What you have to do: Copy the data from the line that contains "appearance of the finished beer." to its last line, exactly, including both of those lines and leaving out everything before.

##########

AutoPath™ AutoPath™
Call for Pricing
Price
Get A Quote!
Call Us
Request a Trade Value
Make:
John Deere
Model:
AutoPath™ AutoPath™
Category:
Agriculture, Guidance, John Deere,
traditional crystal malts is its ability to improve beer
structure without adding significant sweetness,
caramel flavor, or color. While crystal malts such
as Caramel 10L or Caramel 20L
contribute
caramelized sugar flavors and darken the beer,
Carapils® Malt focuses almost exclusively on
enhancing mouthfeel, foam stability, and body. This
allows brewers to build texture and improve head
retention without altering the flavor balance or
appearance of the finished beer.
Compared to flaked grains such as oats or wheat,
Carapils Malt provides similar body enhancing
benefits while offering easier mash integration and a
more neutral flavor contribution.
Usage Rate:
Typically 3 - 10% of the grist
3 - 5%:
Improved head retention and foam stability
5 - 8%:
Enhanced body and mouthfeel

##########

Solution for this exercise:
appearance of the finished beer.
Compared to flaked grains such as oats or wheat,
Carapils Malt provides similar body enhancing
benefits while offering easier mash integration and a
more neutral flavor contribution.
Usage Rate:
Typically 3 - 10% of the grist
3 - 5%:
Improved head retention and foam stability
5 - 8%:
Enhanced body and mouthfeel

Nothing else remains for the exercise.